In recent years the popularity of yoga has exploded in the United States. Today most gyms offer yoga classes, some Christian communities offer, “Christian based” yoga and yoga apparel and literature fills the shelves of many stores. As the popularity of yoga rises many people have inquired into if a Catholic should participate in yoga.
To answer this question we must first understand what yoga is. Putting aside the heterogonous foundations of yoga, it can be generally understood as “a reference to the state of body–mind–spirit harmony sought through various disciplines.” Simply put yoga seeks after two common goals, the harmonization of one’s mind and body and entering of a state of unity.
Many faithful Catholics are suspicious of yoga because of the Catechism’s warning against superstition. The Catechism warns that “to attribute the efficacy of prayers or of sacramental signs to their mere external performance, apart from the interior dispositions that they demand, is to fall into superstition.”  In other words any attempt to reduce prayer to simply an outward posture is to fall into superstition.
Certainly yoga could become a superstition if one practiced yoga as a spiritual pathway, if they practiced yoga as a means of searching after the harmonizing of their body and soul and entering into a state of unity by performing certain postures. If one truly subscribed to yoga as a spirituality one would certainly fall into superstition, yet that does not mean someone who uses yoga as a form of exercise or a means of physical leisure falls into superstition.

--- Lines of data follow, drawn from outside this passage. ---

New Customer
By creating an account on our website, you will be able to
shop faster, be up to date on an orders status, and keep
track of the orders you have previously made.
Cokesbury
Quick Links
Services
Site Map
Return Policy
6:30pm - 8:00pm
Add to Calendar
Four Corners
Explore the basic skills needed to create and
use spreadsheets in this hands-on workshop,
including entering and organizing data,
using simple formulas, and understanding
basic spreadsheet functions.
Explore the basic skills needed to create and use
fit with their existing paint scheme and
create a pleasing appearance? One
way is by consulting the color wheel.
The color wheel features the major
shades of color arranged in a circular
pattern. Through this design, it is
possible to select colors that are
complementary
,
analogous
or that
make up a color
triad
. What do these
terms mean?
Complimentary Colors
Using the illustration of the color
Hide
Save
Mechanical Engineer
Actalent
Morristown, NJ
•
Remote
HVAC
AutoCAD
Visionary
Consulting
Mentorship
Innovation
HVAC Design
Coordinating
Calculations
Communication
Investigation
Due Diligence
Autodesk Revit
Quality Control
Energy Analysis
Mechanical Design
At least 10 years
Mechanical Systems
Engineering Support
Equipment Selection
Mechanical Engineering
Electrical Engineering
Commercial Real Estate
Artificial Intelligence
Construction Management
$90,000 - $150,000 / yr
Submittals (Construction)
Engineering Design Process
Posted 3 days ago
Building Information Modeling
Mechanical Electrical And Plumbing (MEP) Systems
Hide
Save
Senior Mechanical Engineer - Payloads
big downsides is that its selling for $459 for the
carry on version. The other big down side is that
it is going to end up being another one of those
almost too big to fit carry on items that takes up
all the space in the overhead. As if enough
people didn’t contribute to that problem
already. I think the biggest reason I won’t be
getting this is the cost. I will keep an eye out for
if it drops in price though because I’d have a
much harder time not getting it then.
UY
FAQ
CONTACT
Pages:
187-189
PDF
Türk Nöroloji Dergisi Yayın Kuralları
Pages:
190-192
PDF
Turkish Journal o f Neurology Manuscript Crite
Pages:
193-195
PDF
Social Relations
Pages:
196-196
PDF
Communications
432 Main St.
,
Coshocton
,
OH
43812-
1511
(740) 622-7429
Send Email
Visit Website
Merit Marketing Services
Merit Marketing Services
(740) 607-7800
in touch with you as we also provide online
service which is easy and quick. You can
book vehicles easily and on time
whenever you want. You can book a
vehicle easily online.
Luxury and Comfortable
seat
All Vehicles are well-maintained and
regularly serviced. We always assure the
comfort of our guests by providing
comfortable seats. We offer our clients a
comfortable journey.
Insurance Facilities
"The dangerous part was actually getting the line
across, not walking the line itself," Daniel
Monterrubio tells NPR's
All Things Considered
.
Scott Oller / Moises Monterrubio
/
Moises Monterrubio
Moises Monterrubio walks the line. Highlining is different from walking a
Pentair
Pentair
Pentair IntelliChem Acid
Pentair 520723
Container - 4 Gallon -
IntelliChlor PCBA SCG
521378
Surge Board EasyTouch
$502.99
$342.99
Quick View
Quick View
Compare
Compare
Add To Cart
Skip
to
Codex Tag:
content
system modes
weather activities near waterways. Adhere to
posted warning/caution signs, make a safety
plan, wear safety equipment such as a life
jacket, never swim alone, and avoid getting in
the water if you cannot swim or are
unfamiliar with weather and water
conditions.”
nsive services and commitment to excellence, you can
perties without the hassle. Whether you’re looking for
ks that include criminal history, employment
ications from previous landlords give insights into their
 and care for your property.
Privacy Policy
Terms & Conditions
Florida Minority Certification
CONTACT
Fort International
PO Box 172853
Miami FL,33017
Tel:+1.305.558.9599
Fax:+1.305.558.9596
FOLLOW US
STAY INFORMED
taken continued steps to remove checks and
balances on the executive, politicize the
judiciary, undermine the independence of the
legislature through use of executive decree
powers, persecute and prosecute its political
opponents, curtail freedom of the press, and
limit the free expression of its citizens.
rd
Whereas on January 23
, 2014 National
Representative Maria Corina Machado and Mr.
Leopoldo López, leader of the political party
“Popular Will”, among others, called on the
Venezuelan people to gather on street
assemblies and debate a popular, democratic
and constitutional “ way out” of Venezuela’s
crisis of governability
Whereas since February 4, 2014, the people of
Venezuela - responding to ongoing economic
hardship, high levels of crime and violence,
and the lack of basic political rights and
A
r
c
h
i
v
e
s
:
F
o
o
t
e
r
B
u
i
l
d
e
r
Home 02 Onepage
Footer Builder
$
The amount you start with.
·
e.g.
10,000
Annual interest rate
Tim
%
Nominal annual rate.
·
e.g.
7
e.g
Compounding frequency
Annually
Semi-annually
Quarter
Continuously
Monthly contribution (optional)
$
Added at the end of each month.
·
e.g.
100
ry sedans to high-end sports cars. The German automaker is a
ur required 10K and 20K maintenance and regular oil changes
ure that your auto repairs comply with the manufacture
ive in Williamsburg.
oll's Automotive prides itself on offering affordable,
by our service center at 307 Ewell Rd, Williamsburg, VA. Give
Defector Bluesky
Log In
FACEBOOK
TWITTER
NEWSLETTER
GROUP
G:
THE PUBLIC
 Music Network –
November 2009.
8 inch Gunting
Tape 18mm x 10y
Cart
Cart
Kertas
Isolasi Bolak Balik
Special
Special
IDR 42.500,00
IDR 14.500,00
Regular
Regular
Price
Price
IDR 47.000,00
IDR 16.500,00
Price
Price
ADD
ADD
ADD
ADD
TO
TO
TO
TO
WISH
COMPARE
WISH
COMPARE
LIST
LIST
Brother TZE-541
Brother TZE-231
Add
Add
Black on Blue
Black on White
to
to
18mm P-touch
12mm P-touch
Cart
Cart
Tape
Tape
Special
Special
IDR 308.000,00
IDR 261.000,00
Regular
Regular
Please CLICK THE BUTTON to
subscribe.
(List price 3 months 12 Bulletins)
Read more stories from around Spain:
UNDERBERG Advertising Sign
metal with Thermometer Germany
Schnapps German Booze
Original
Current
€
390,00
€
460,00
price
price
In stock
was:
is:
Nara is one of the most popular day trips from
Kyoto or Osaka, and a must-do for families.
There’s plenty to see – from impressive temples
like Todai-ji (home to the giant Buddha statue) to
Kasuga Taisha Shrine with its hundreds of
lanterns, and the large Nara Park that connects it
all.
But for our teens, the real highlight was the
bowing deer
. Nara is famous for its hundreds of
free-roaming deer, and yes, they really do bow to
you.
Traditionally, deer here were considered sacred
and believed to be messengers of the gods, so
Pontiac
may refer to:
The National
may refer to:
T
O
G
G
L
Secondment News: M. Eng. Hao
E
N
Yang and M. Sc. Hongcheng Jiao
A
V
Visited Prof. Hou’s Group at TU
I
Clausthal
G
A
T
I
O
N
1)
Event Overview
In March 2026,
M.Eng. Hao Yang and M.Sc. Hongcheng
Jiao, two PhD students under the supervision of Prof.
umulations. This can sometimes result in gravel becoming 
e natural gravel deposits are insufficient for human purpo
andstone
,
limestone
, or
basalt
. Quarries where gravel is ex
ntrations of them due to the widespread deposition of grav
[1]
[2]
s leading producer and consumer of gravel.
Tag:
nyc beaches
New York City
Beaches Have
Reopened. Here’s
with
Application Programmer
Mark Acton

While yoga can be used as a form of exercise or human leisure, it should in no way be used as a spiritual path. When yoga is used as a spiritual path it falls into three different heresies. Firstly it falls into Monism, which hold that the enlightened person becomes one with the divine. yoga, as a spiritual path, aims at uniting the human person to the divine, making the human person God, it attempts to accept the temptation of the devil who said “when you eat of it your eyes will be opened and you will be like gods, who know* good and evil.” Secondly yoga, as a spiritual path, falls into the heresy of Gnosticism, the belief that freeing the body from the soul attains salvation. While Christians are called to detach themselves from anything that does not unite them to God, this detachment is different from the detachment of yoga. In the Christian understanding of detachment one removes those things that impede his relationship with God while in yoga anything that detracts from the self must be removed. In other words Christianity profess detachment for a closer relationship with God who dwells within the Christian in virtue of his baptism, while yoga stresses a detachment from anything that is not the self and entrance into a void. Thirdly yoga falls into the heresy superstition. Implicit in yoga is the claim that one can be “productive” in “prayer” if only they do the right forms, “success in prayer.” For those who practice yoga as a spirituality prayer is rooted in what a person does, while the Christian understands prayer to be an unmerited gift. While effort is required in Christian prayer, the technique is not what guarantees a productive result, rather “prayer is both a gift of grace and a determined response on our part.”
The postures of yoga themselves are neither good nor bad. Simply maneuvering one’s body into certain poses does not force one to engage in a spiritual activity. Think of the many people who attend Mass on Sunday. During the Eucharistic Prayer everyone in the church kneels. While many of those present kneel as a sign of devotion and are actively engaged in the Holy Sacrifice of the Mass some simply kneel to follow along with the crowd and their mind is completely somewhere else. While body posture can certainly assist one to pray, the posture by itself does not a have a spiritual effect.
Anyone who attempts to use yoga as a spirituality is certainly living in violation of their Catholic faith. As a spiritual path Yoga is simply incompatible with Christian spirituality. If one uses Yoga as a means of exercise or for a source of physical leisure there certainly would be no conflict with their Catholic faith provided they are able to separate the postures of yoga from the spiritual end of yoga. Yoga can certainly be a dangerous trap so one should always be sure the separation between the spiritual and the physical body positions exists and stop immediately if they feel that divide can no longer be kept.
 Kripalu Center for yoga & health, “What is Yoga” at , http://www.kripalu.org/about_us/479/ (6 August 2014).
 Catechism of the Catholic Church, 2nd ed. (Washington, DC: United States Catholic Conference, 2000), 2111.